The things I value most on the Internet are the things I actually pay for like lynda.com and creativelive's video series on photography.

JJ Semple said...

"The opinion of 10,000 men is of no value if none of them know anything about the subject"
- Marcus Aurelius -

kirk tuck said...

But it gives us a handy venue to trot out the truisms...

BrianS said...

I find it odd how many see the internet as "free entertainment".

A crude analogy,

You bought the car (a computer), you paid for the roads (internet infrastructure), you buy some gas (monthly internet provider fee), and when you take a drive to look for something to do, you end up looking at the scenary through a bunch of billboards after you paid a toll (30 second ad) to get on the highway.

If free TV followed the same format, your 50" bigscreen would provide you with 19 inches of movie and the rest changing banner ads.

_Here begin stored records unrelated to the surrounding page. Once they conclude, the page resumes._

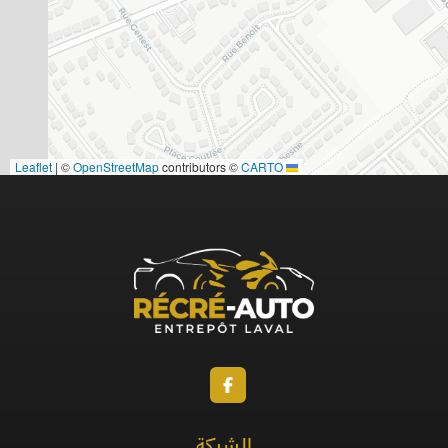
|
©
OpenStreetMap
contributors ©
CARTO
Leaflet
الشركة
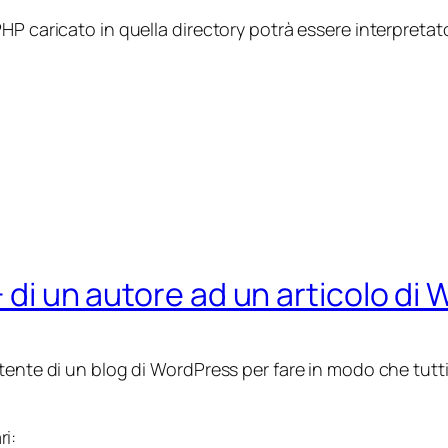
HP caricato in quella directory potrà essere interpreta
+ di un autore ad un articolo di
nte di un blog di WordPress per fare in modo che tutti gl
i:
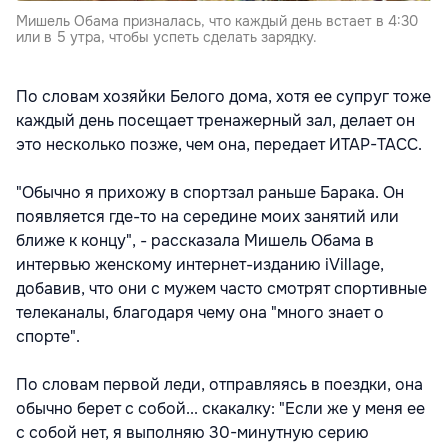
Мишель Обама призналась, что каждый день встает в 4:30
или в 5 утра, чтобы успеть сделать зарядку.
По словам хозяйки Белого дома, хотя ее супруг тоже
каждый день посещает тренажерный зал, делает он
это несколько позже, чем она, передает ИТАР-ТАСС.
"Обычно я прихожу в спортзал раньше Барака. Он
появляется где-то на середине моих занятий или
ближе к концу", - рассказала Мишель Обама в
интервью женскому интернет-изданию iVillage,
добавив, что они с мужем часто смотрят спортивные
телеканалы, благодаря чему она "много знает о
спорте".
По словам первой леди, отправляясь в поездки, она
обычно берет с собой... скакалку: "Если же у меня ее
с собой нет, я выполняю 30-минутную серию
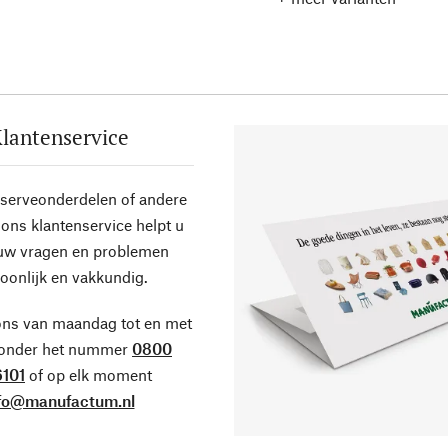
lantenservice
eserveonderdelen of andere
ons klantenservice helpt u
 uw vragen en problemen
oonlijk en vakkundig.
ons van maandag tot en met
 onder het nummer
0800
101
of op elk moment
fo@manufactum.nl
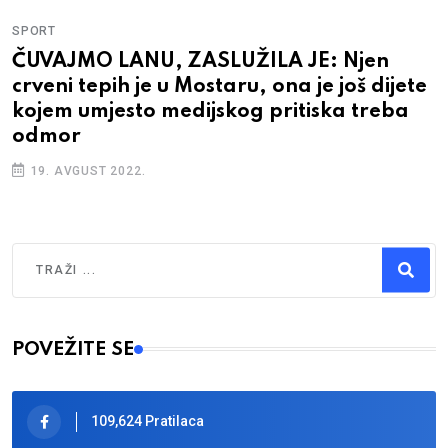
SPORT
ČUVAJMO LANU, ZASLUŽILA JE: Njen
crveni tepih je u Mostaru, ona je još dijete
kojem umjesto medijskog pritiska treba
odmor
19. AVGUST 2022.
Traži
Type 2 or more characters for results.
POVEŽITE SE
109,624 Pratilaca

The places I frequent on the internet tend to be subscription sites and/or low ad sites, and sites providing useful information without all the chatter.

kirk tuck said...

Brian, most of us bought computers to write papers, process digital files and do accounting so that part of the argument is a non-starter. We mostly got internet connections to receive business e-mail. So I'm not buying that part of the argument.

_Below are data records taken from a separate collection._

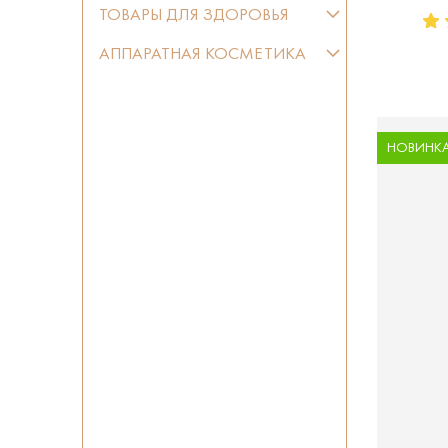
ТОВАРЫ ДЛЯ ЗДОРОВЬЯ
АППАРАТНАЯ КОСМЕТИКА
НОВИНК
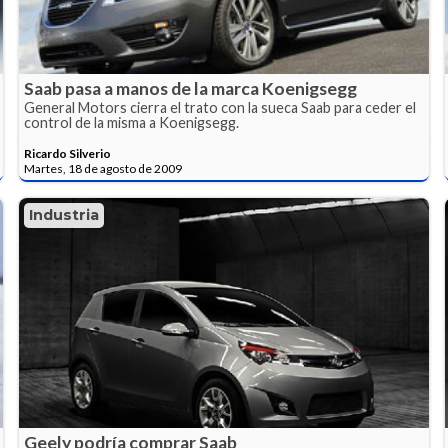
Saab pasa a manos de la marca Koenigsegg
General Motors cierra el trato con la sueca Saab para ceder el
control de la misma a Koenigsegg.
Ricardo Silverio
Martes, 18 de agosto de 2009
Industria
Geely podría comprar Saab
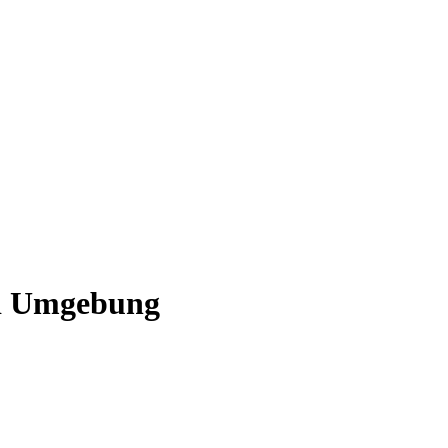
nd Umgebung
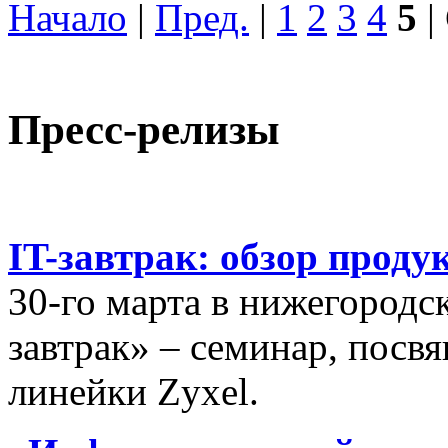
Начало
|
Пред.
|
1
2
3
4
5
|
Пресс-релизы
IT-завтрак: обзор проду
30-го марта в нижегородс
завтрак» – семинар, пос
линейки Zyxel.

You can take your accounting laptop to Starbucks and access all the bandwidth you want for free. Same at Whole Foods, Trianon Coffee, Barnes and Noble, Downtown Austin, etc.

You can go to a library in Austin and get all the web you want for free on one of their computers.

As far as TV goes haven't you noticed that, with amazing regularity, your chosen programming is interrupted and ads take over the WHOLE SCREEN?

I like the little corners of the internet where people aren't trying too hard to sell me something...

You forgot to mention that a huge amount of our income tax dollars went to Darpa to develop the internet, beyond the commercial infrastructure you mentioned.

Interesting to contemplate...

BrianS said...

Well, it was a crude analogy. :D

Popups, spam, banner ads, and dancing gifs have been decreasing the internet's usability for a long time. Facebook, Twitter, Pinterest, etc. are pushing it over the edge for me.

I'm not a technophobe (in fact I'm an advanced computer user) but my life is boring enough at times that even I'm not all that interested in what I'm doing. I can't imagine subjecting someone else to constant updated about it. I stopped logging into a facebook account to get away from others doing the same.

I agree that sometimes you're better off walking away from it, getting some fresh air, slowing down, and enjoying what you already have around you. Turn off the TV and phone too.

jholtzman said...

Someone suggested that taking a sabbatical from the Internet--once a week, all weekend, whatever--is a way to restore your sanity. Fantastic idea. Put down the mouse. Step away from the monitor. Listen to the quiet in your head. Read a book. Even better, go outside! Walk around. There's a lot more happening out there than on the Internet, much of worth photographing.

Got to go. Thanks.


Paul Glover said...

Just last night I stood in the gathering darkness at the end of the first 70 degree day of the year here in VA, getting mud on my boots and with one leg of my tripod planted in several inches of water.

As I waited for the second hand on my wristwatch to mark off the minute I needed for the exposure, I listened to the traffic passing by a few hundred yards away, almost drowned out by the noise of the river. I marveled at how much the river level was up and how much faster than usual it flowed, probably from snow melt earlier in the week.

I gave and received "hello"s and "good evening"s to total strangers whom I've never seen before and might never see again as they passed by on the riverside walking path.

And I felt...happy. At peace.

Beats the crap out of sitting at a computer looking at someone else's photos of the same scene while the news anchor on the TV in the background tells us all how high the river level is after all the snow melted and warns us not to get too close to fast moving water and we wait for the people we think we know to "like" some inane post we just made about how awesome our evening is because we're looking at photos on the internet.

The photo you used is very apropos for the subject by the way, good choice!